By Storycarnivores @storycarnivores

Grimes & Rowe Watch a Movie: SinisterTitle: Sinister
Directed by: Scott Derrickson
Distributed by: Summit Entertainment
Release Date: October 12, 2012
Rated: R

Synopsis: Found footage helps a true-crime author realize how and why a family was murdered in his new home, though his discoveries put his entire family in the path of a supernatural entity. (Via IMDB)

Brian: Every year I look for that one horror movie that really frightens the hell out of me, really gets me jumping out of my seat. In 2009, it was Orphan. In 2010, I adored Let Me In. Last year, the horror champion was Insidious. And now, we have 2012′s clear-cut winner, the enormously effective and endlessly terrifying Sinister. Poor Shaunta had to suffer through my screams, which I’m sure she’ll go into more detail about below. But I just couldn’t help myself. And you know what? It’s fun to be scared. I like to be scared… if the scares are earned. Very few movies these days really know how to scare us (we could talk about the latest Adam Sandler comedies, but that’s a whole different issue). Is Sinister the most original horror film ever put on the planet? Absolutely not. But does it set out to do what we hope it will do? Yes, and then some. I loved the hell out of this movie.

Shaunta: When I was about 13, my sister and I were left home alone and we decided that was a great time to watch Nightmare on Elm Street. It had just come out on video, we weren’t even allowed to watch rated R movies of any kind, and I have never, ever been so petrified. We sat together in an arm chair, I didn’t sleep for a week after, and Freddy Krueger ruined horror movies for me, because nothing ever came close to scaring me like that. Sinister came close. It might be because Brian and I were practically sitting in the same seat, and he kept screaming in my ear just like my little sister did in 1985. Brian’s right, it was a fun, good kind of scared. An earned scared. The story was more than a little formulaic, but the music was insane and it took me the rest of the night to unwind my freak-out after it was over. We were supposed to see Frankenstein, and it was a little disappointing when the theater had technical difficulties. I’m not sorry we ended up seeing Sinister together, though. Not at all.
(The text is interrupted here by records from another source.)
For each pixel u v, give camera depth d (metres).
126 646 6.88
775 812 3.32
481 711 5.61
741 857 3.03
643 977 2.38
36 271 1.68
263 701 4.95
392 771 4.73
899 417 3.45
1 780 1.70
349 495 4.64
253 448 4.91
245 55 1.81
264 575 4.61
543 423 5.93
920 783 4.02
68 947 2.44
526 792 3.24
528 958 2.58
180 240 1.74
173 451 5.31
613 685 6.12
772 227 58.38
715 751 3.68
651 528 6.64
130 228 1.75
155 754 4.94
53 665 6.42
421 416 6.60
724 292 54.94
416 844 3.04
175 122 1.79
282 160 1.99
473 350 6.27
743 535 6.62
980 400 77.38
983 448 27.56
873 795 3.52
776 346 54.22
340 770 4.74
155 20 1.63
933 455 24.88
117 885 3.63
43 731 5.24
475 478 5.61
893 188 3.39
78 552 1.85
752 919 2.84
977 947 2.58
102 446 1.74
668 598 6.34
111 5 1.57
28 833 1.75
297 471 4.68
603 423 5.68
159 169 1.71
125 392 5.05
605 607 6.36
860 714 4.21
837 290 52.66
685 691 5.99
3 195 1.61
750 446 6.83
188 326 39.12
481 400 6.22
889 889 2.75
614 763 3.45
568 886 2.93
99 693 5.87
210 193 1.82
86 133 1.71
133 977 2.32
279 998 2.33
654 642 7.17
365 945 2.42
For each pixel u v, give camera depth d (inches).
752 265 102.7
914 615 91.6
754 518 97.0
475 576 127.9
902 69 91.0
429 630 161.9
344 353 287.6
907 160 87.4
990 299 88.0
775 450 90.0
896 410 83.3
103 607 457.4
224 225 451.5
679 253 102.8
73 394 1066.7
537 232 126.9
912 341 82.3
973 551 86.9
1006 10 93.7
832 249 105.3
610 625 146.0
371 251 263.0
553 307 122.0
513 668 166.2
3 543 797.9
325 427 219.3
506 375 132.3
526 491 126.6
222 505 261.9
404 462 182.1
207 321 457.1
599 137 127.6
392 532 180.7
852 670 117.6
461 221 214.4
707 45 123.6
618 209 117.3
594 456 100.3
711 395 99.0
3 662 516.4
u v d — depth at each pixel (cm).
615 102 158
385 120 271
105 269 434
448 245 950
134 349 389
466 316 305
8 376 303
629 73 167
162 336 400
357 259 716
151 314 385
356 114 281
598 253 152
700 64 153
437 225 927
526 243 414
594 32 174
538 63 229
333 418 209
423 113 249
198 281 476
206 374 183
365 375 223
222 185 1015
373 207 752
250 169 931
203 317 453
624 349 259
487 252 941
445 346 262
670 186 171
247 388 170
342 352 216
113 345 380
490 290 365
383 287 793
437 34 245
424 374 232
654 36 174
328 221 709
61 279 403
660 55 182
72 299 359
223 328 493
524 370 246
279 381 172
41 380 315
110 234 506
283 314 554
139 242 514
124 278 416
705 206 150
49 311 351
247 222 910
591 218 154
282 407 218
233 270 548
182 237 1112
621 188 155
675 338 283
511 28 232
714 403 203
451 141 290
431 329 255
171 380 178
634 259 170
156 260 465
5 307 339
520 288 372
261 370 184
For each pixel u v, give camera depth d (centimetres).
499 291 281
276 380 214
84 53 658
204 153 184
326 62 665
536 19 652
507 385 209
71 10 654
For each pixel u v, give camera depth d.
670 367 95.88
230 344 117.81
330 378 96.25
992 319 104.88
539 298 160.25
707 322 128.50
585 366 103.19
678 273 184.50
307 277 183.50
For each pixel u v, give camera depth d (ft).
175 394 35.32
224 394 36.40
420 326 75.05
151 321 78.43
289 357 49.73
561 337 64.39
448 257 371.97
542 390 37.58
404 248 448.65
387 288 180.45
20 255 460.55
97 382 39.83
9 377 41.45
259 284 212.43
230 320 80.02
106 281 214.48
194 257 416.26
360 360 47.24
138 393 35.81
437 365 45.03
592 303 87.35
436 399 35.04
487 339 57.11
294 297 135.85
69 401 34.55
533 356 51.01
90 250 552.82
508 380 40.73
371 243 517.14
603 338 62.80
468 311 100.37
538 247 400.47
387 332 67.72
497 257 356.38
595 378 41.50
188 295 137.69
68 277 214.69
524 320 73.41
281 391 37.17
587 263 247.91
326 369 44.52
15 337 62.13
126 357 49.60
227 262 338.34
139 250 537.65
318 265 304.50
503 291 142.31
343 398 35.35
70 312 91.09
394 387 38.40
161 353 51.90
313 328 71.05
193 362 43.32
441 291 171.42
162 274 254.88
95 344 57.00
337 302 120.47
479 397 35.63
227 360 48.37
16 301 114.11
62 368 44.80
If I’d gone to see it alone, I might have had a heart attack walking to the parking garage by myself alone! There are a few horror movies that I like to watch every year in October, and this one just made the list.

Brian: One masterstroke of Sinister is the casting of Ethan Hawke in the main role. He’s one of those actors I’ve always enjoyed over the years – never more so than in the Before Sunrise movies – and he’s perfect in this role, playing a one-hit-wonder of a true crime writer going as far as to move his family into a home that acted as a previous crime scene, just so he can write the book he’ll be paid millions for and be remembered for decades for. He wants to write his In Cold Blood! This could be the story that gives him a legacy! So much of the movie is Hawke reacting to things, and he does a great job. But in a strange way, in a movie this scary, there was something about Hawke that gave me just a small bit of comfort, like, maybe everything in the end will turn out OK. Oh, how wrong I was!

Shaunta: I thought Sinister was so full of cliches that it bordered on ironic, Scream style. How do we know Ethan Hawke was a writer? Well, he did spend the entire movie in a hipster knit sweater with leather elbow patches. And in case you ever forget that he’s in a horror movie, he constantly goes into the attic, because he thinks someone is up there, without even turning on a light. I spent half the movie begging him to please, for the love of God, turn on a light! But it was the kind of cliched that made the movie more fun, because you knew what was coming. If you didn’t know what was coming, the tension might have been unbearable. This was the second movie this year (The Words was the first) about a writer who is seduced by the idea of fame and fortune and a career to do something really horrible. I find the concept really interesting. Bottom line, if you’re going to see a movie this weekend before Halloween, this is the one.